The UPA government of India wants to dictate once more what people should know and what information is OK for people to handle. It routinely blocks websites, prohibits or limits the use of mobile text messages, and is now threatening to block twitter altogether. The government’s repression of the people is an old habit and it should not evoke any surprise or comment. Yet the fight for freedom of speech and expression is too important to life and liberty that one should not give up merely because one has been on a losing streak for centuries. We, the people, have to win that battle if we have to win the war for freedom.

The blogger adds:

If in a democracy the government makes the claim that information should be carefully controlled, curated and censored for public consumption, it leads to an inconsistency. It means that the people are incompetent and incapable of handling information but yet somehow, even though not fully informed, are able to decide and choose who is to be entrusted with the important task of making public policy. Without the people having the freedom of speech and expression, without the freedom to be exposed to the widest range of ideas and opinions, democracy is a meaningless word parroted by ignorant demagogues for purely self-serving ends.

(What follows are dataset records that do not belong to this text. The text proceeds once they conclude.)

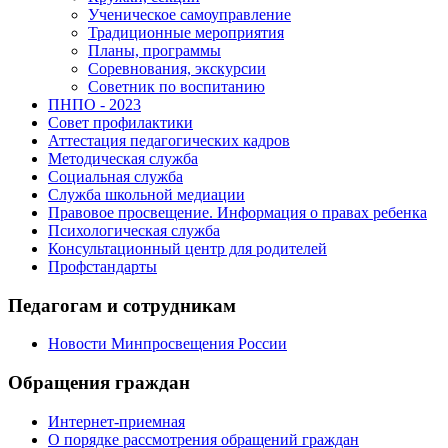
Ученическое самоуправление
Традиционные мероприятия
Планы, программы
Соревнования, экскурсии
Советник по воспитанию
ПНПО - 2023
Совет профилактики
Аттестация педагогических кадров
Методическая служба
Социальная служба
Служба школьной медиации
Правовое просвещение. Информация о правах ребенка
Психологическая служба
Консультационный центр для родителей
Профстандарты
Педагогам и сотрудникам
Новости Минпросвещения России
Обращения граждан
Интернет-приемная
О порядке рассмотрения обращений граждан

AmreekanDesi reacts with sarcasm:

I feel proud of the way in which you, our government, dealt with the situation. Bulk SMSes blocked. Youtube videos blocked. Twitter parody accounts blocked. Facebook pages blocked. Well done, you guys. [..]

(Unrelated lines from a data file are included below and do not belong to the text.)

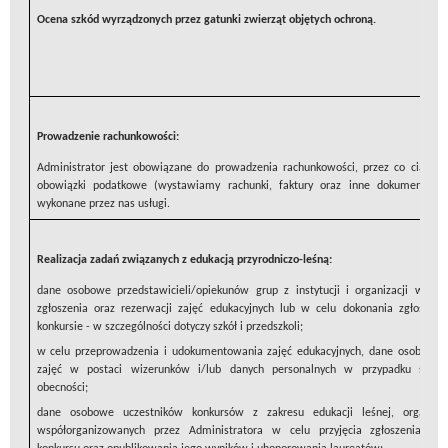
Ocena szkód wyrządzonych przez gatunki zwierząt objętych ochroną.
Prowadzenie rachunkowości:
Administrator jest obowiązane do prowadzenia rachunkowości, przez co ciążą n
obowiązki podatkowe (wystawiamy rachunki, faktury oraz inne dokumenty k
wykonane przez nas usługi.
Realizacja zadań związanych z edukacją przyrodniczo-leśną:
dane osobowe przedstawicieli/opiekunów grup z instytucji i organizacji w cel
zgłoszenia oraz rezerwacji zajęć edukacyjnych lub w celu dokonania zgłoszeni
konkursie - w szczególności dotyczy szkół i przedszkoli;
w celu przeprowadzenia i udokumentowania zajęć edukacyjnych, dane osobowe 
zajęć w postaci wizerunków i/lub danych personalnych w przypadku sporzą
obecności;
dane osobowe uczestników konkursów z zakresu edukacji leśnej, organizo
współorganizowanych przez Administratora w celu przyjęcia zgłoszenia, rozs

We are stupid, and cannot recognise good intentions when someone tries to do something. Any child would be able to see how a parody account of our good prime minister could spread all sorts of misinformation that leads to thousands of people overnight packing up their bags and heading to their villages. Completely plausible.

I promise that despite my depressed state, i never worried about the fact that potentially our freedom of speech is being curtailed. Tough times call for drastic measures after all. Look at China. They are doing so well. I think they got about 2 trillion gold medals in the latest Olympics.

Freedom of speech is totally overrated.

Vidyut at AamJanata says that absolute free speech is a myth:

Free speech is about your opinions. Your right to say what you want. However, freedom of information is an important part of free speech. Spreading disinformation is anti-freespeech, because disinformation influences free speech for an agenda. [..]

How easy it is to claim freedom of speech for purposes of communal incitement, something which is explicitly illegal in India. How easy it is to play the victim and overturn feeble attempts at enforcing order. How easy it is to fool citizens who have deliberately been kept in the dark on any dialogue on free speech, that any censorship is a violation of free speech.

There is *always* a line. A line that is drawn with a view to freedoms and tweaked in cases of emergency however needed. When you have people from the northeast from half a dozen cities fleeing, effective or not, the government has the right to take measures it thinks are appropriate – though admittedly the government is not very bright with this. To condemn the censorship as an attack of Freedom of Speech is a fundamental misunderstanding of what Free Speech is.

Silence before the storm considers the Internet to be a ‘self conditioned’ environment: “that is the arbitration mechanism needn’t be external to the system that Internet provides, but internal contradictions will nullify each other.”

The Delhi High Court yesterday refused to entertain a Public Interest Litigation filed by a group of law students to annul the Indian Government’s notifications of blocking web pages (including pages of Facebook, Google and Twitter) for hosting inflammatory content and triggering panic. Apurva Chaudhary writes:

The plea stated that the notifications (under the Information and Technology Act and its rules) were patently unconstitutional and violated the fundamental rights of the freedom of speech and expression by blocking access to the websites without giving a hearing to the content owners and other affected people.

However, the judges on the bench said that they could not treat the plea as a public interest litigation and that the affected parties should approach the court.